DPRD Sultra Janji Perjuangkan Nasib Honorer K2

  • Bagikan
Wakil Ketua DPRD Sultra, Nursalam Lada. (Foto: Hasrul Tamrin/SULTRAKINI.COM)
Wakil Ketua DPRD Sultra, Nursalam Lada. (Foto: Hasrul Tamrin/SULTRAKINI.COM)

SULTRAKINI.COM: KENDARI – Polemik nasib honorer kategori dua (K2) di Provinsi Sulawesi Tenggara dalam penerimaan Calon Pegawai Negeri Sipil (CPNS), belum tuntas. Masalah pembatasan usia ini, kini dibawa ke meja DPRD Sultra.

Honorer K2 di Sultra menilai penerimaan CPNS 2018 tidak adil. Persoalan pembatasan usia sampai 35 tahun menjadi penghalang mereka mendaftarkan diri di penerimaan tersebut. Terlebih honorer terakomodir hanya yang terdaftar di Surat Keputusan Bupati/Wali Kota.

Wakil Ketua DPRD Sultra, Nursalam Lada berjanji akan memperjuangkan aspirasi honorer K2.

Selain itu, dalam hasil pembahasan anggaran APBD Perubahan beberapa hari lalu, disepakati guru honorer tingkat SMA dan SMK akan dianggarkan provinsi pada 2019. Kesepakatannya, mulai 2018 akan dilakukan inventarisasi terhadap jumlah guru honorer di setiap sekolah.

“Kita berharap, semua guru honorer baik yang sudah di SK-kan oleh bupati maupun kepala sekolah harapan kita bisa terdata secara keseluruhan,” ujar Nursalam Lada, Minggu (30/9/2018).

DPRD akan mengakomodir guru honorer melalui SK yang dikeluarkan kepala daerah dan kepala sekolah sehingga perlu dilakukan pendataan menyeluruh. Kesejahteraan guru honorer perlu disikapi, mengingat sejumah sekolah diisi guru honorer untuk mata pelajaran tertentu yang seharusnya untuk tenaga guru negeri.

“Ini juga kalau tidak diperhatian akan berpengaruh terhadap mutu pendidikan pada sekolah yang bersangkutan,” ucapnya.

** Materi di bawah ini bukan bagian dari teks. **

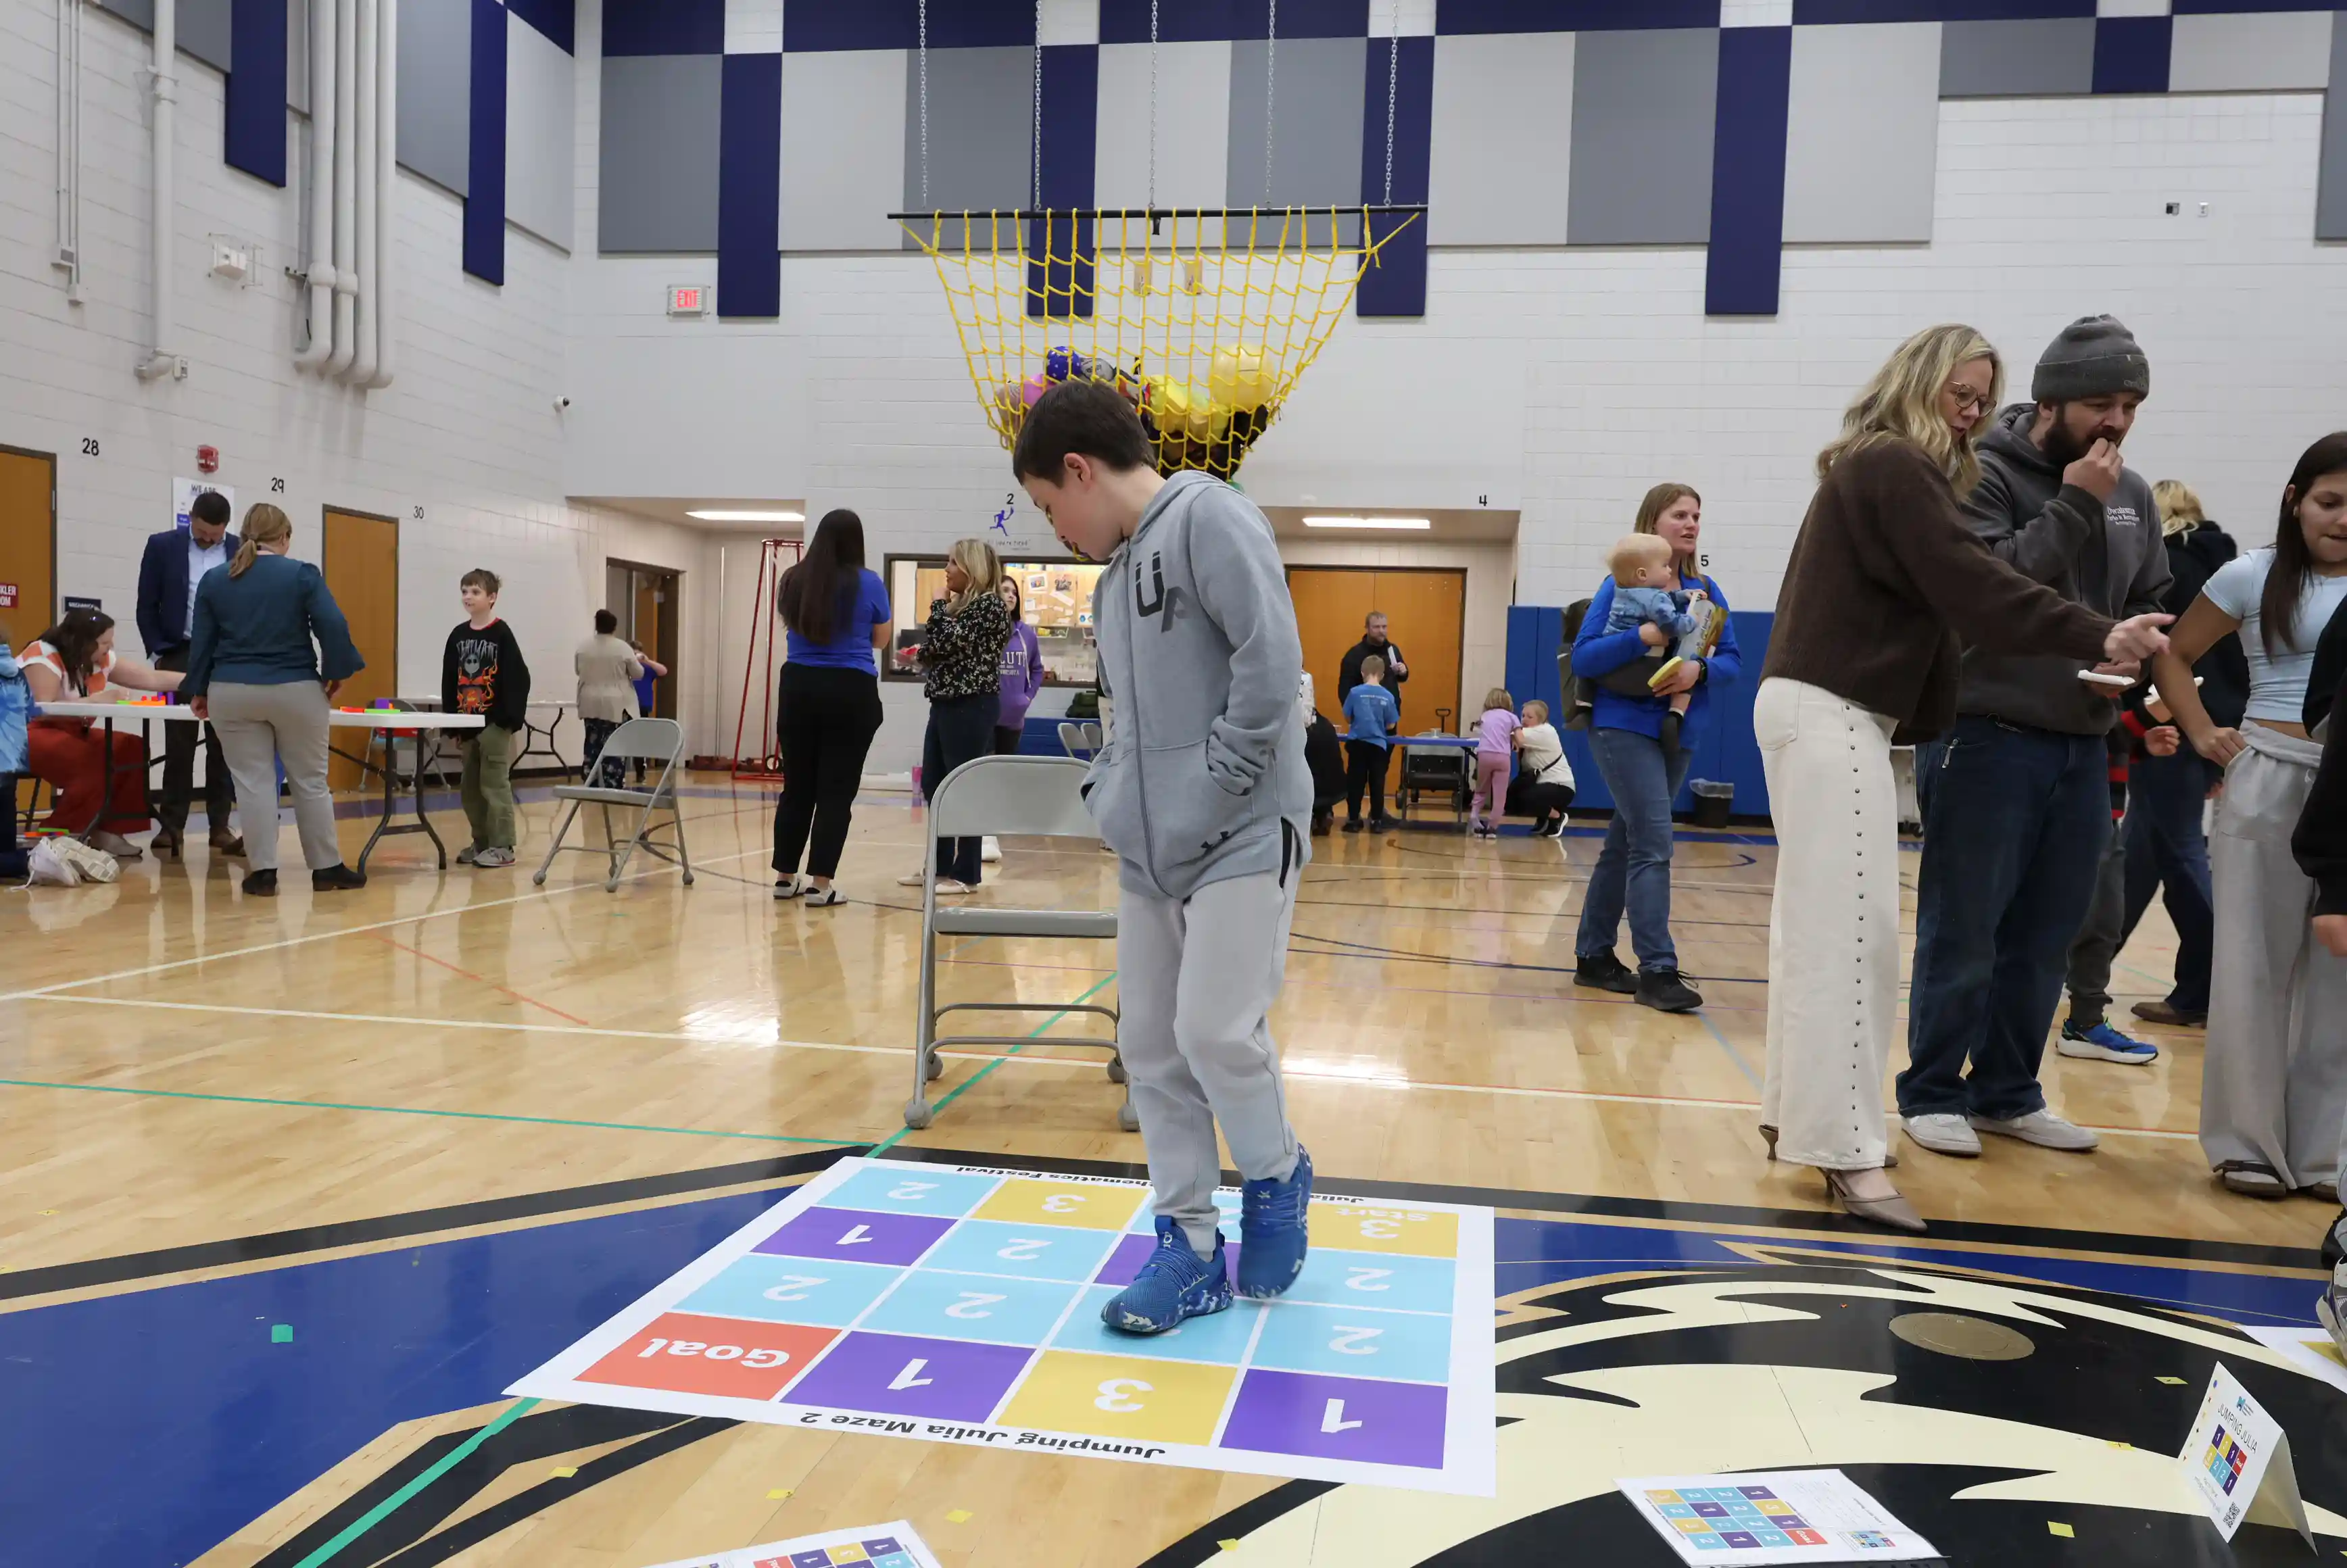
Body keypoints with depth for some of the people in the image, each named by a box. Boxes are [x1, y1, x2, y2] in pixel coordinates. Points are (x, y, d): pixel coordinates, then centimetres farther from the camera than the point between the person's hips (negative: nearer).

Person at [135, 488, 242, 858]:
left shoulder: (242, 551, 2)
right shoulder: (162, 546, 0)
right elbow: (147, 606, 2)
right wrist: (158, 653, -4)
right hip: (180, 655, -1)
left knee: (223, 744, 3)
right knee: (178, 744, 2)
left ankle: (220, 825, 7)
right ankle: (172, 826, 7)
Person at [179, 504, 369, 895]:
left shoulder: (214, 581, 6)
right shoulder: (302, 574, -4)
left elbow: (201, 641, 8)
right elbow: (333, 627, -12)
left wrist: (198, 690, 17)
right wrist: (336, 672, 0)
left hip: (232, 693, 2)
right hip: (295, 690, -2)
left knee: (253, 783, 5)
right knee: (310, 781, 7)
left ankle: (262, 871, 2)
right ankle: (327, 868, 11)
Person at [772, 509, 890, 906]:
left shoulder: (794, 580, 4)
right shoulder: (868, 583, -6)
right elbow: (880, 639, 8)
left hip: (799, 687, 4)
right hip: (850, 691, -3)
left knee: (797, 785, 12)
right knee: (836, 789, 0)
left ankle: (785, 877, 18)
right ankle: (820, 884, 0)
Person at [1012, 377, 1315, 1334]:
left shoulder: (1207, 516, -9)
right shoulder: (1115, 576, 17)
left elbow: (1271, 663, -18)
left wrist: (1213, 796, -15)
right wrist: (1108, 794, 6)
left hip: (1243, 840, -8)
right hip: (1149, 850, 8)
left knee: (1214, 1030, -11)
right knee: (1152, 1047, 7)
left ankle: (1276, 1181, 18)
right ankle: (1190, 1247, 19)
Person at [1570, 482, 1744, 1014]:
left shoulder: (1706, 590, 8)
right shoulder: (1622, 584, -6)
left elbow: (1734, 659, 6)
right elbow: (1583, 657, -12)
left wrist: (1701, 669, -16)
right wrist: (1643, 636, -26)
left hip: (1679, 732, 6)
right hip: (1624, 726, -6)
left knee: (1625, 844, 12)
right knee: (1653, 844, -13)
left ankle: (1594, 956, 22)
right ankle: (1657, 970, -10)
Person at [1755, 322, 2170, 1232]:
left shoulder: (1877, 471, 20)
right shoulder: (1892, 467, -9)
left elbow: (1932, 597, 14)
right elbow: (1971, 585, -18)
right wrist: (2096, 638, -20)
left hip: (1824, 707, 10)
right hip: (1831, 711, -10)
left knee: (1819, 920, 13)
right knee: (1852, 925, -12)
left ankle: (1796, 1112, 20)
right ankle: (1847, 1151, -12)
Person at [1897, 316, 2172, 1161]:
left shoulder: (2132, 495, 12)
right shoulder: (1982, 475, -8)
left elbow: (2149, 604, 21)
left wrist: (2128, 656, 0)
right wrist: (2074, 506, -16)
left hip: (2081, 747, 6)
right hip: (1985, 738, -6)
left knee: (2044, 937, 11)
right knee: (1962, 931, 0)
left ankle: (2007, 1091, 24)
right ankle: (1932, 1092, 12)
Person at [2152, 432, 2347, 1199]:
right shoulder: (2254, 577, 0)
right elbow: (2174, 656, 7)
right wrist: (2204, 735, -4)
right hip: (2270, 782, -2)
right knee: (2256, 964, 5)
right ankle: (2248, 1141, 17)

Dirinya berharap, semua tenaga honorer di SK bupati/wali kota maupun kepala sekolah bisa terakomodir honornya oleh provinsi, artinya pengambil alihan itu secara keseluruhan. Serta tenaga K2 harus terakomodir, karena pengakuan negara ada disitu. Jadi tidak perlu lagi ada SK bupati maupun kepala sekolah karena pengabdian mereka pada negara cukup lama. Apalagi, tenaga honorer K2 dari tahun 2015 sebelumnya, pengabdiannya begitu lama pada negara dan perlu diapresiasi.

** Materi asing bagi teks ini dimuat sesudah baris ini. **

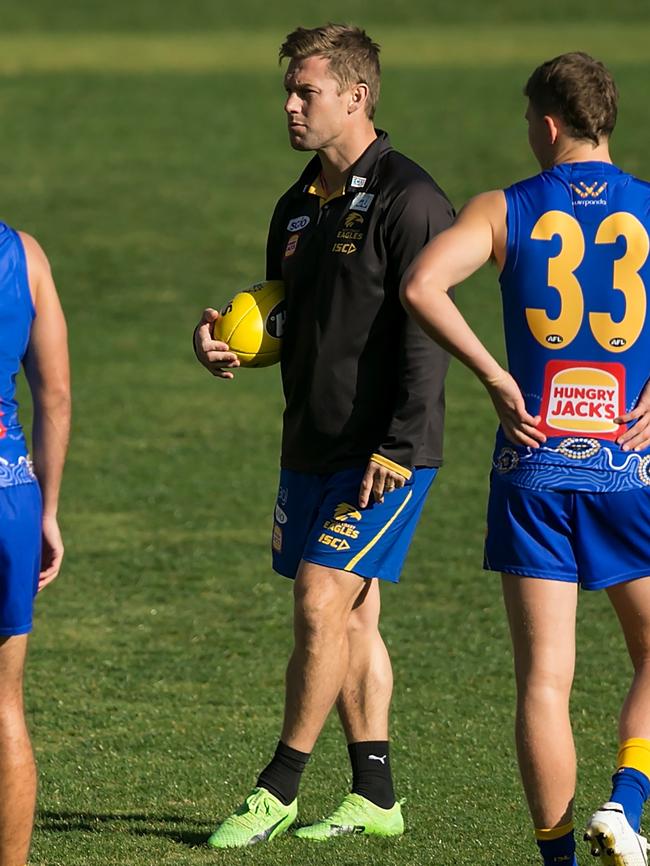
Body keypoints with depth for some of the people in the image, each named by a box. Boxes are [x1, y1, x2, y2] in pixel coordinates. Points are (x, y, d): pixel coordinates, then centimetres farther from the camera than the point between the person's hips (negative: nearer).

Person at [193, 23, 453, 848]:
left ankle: (278, 790, -4)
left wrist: (397, 449, -21)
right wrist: (227, 338, 1)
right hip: (311, 449, 8)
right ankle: (374, 795, 15)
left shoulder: (407, 200, -13)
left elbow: (428, 336, -17)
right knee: (347, 620, 9)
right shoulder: (297, 207, 13)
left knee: (322, 604, -11)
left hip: (382, 455, -8)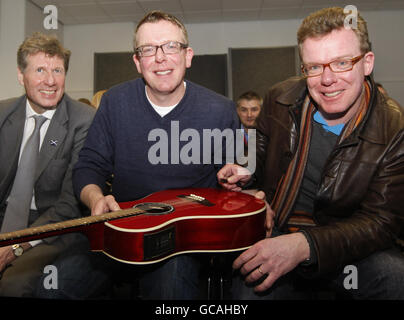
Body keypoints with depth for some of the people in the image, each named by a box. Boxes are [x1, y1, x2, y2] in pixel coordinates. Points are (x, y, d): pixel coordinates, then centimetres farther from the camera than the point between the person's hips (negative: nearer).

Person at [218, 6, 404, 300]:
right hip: (274, 232, 2)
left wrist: (305, 245, -29)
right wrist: (247, 171, -9)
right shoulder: (280, 98, -4)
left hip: (344, 245, -1)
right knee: (249, 291, -23)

“Yang perlu dilihat oleh negara sebenarnya pengabdian honorer K2 ini, karena dalam mendidik anak-anak muda dan generasi muda dengan gaji hanya 100-200 ribu, perjuangan mereka buang-buang waktu hanya untuk mendidik anak, seharusnya negara itu memberikan apresiasi dan penghargaan,” terangnya.

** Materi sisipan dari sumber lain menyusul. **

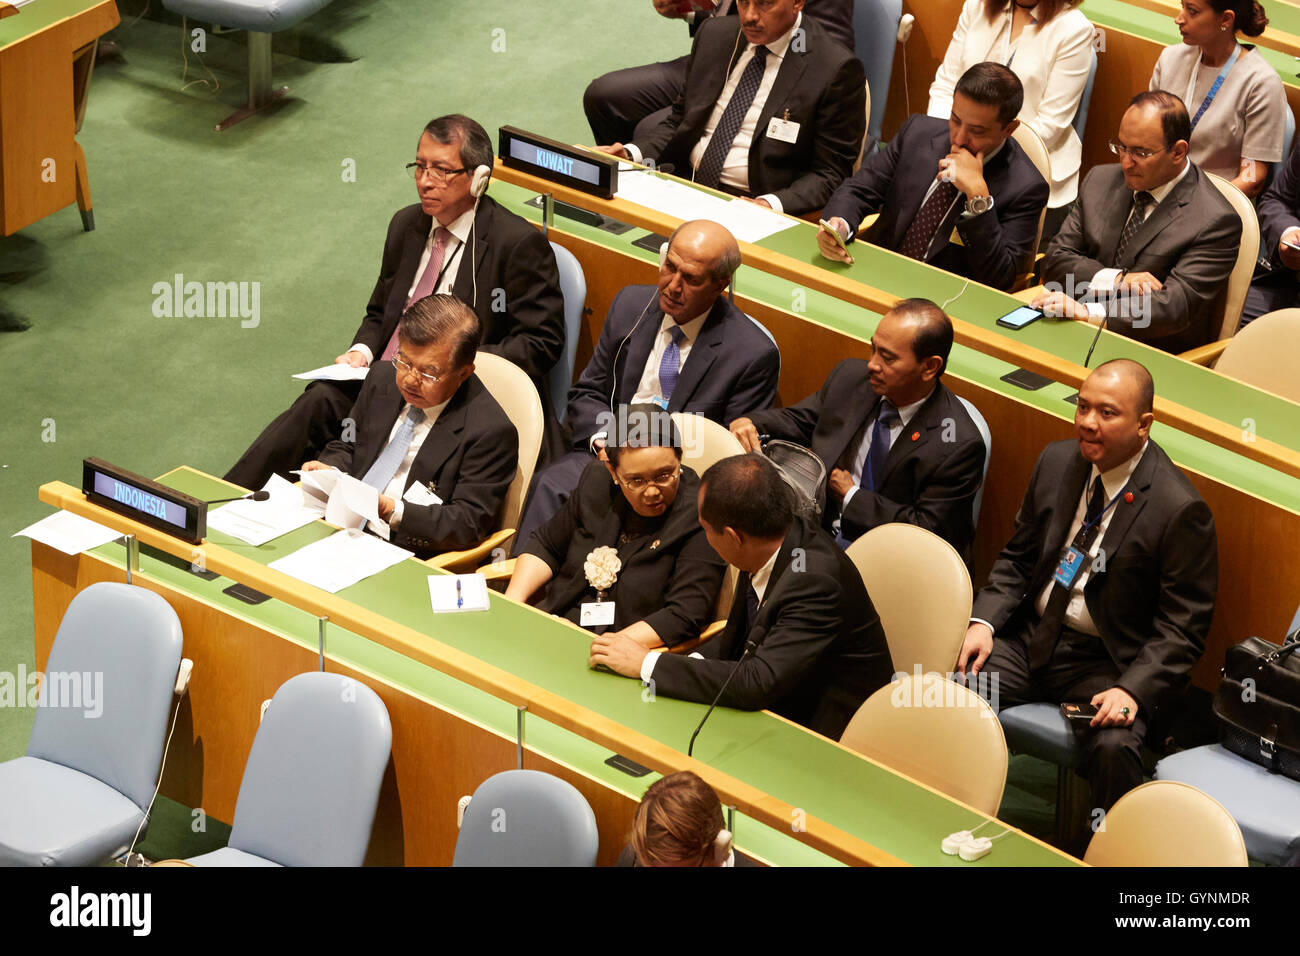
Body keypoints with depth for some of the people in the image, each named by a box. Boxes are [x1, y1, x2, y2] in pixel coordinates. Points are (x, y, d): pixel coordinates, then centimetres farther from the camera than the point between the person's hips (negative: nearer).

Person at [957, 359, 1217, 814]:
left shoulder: (1179, 509, -15)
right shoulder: (1057, 462, 3)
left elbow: (1182, 627, -11)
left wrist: (1133, 689, -25)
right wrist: (984, 621, -4)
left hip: (1104, 661, -5)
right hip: (1031, 636, 5)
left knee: (1113, 746, -32)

Hasil konsultasi gubernur dan Kemendagri bersama Kemenpan-RB, pengangkatan honorer K2 hanya yang terdapat dalam SK bupati/wali kota. Namun menurut Nursalim, itu merupakan masalah, sebab tak semua sekolah memiliki banyak guru PNS, termasuk sejumlah guru honorer memegang mata pelajaran tertentu dan diSK-kan kepala sekolah.

“Kalau kita melihat honorer ini seharusnya upah mereka ini sesuai standar lah, tapi harus sesuai dengan kemampuan daerah, minimal harus ada di angka UMR,” tambahnya.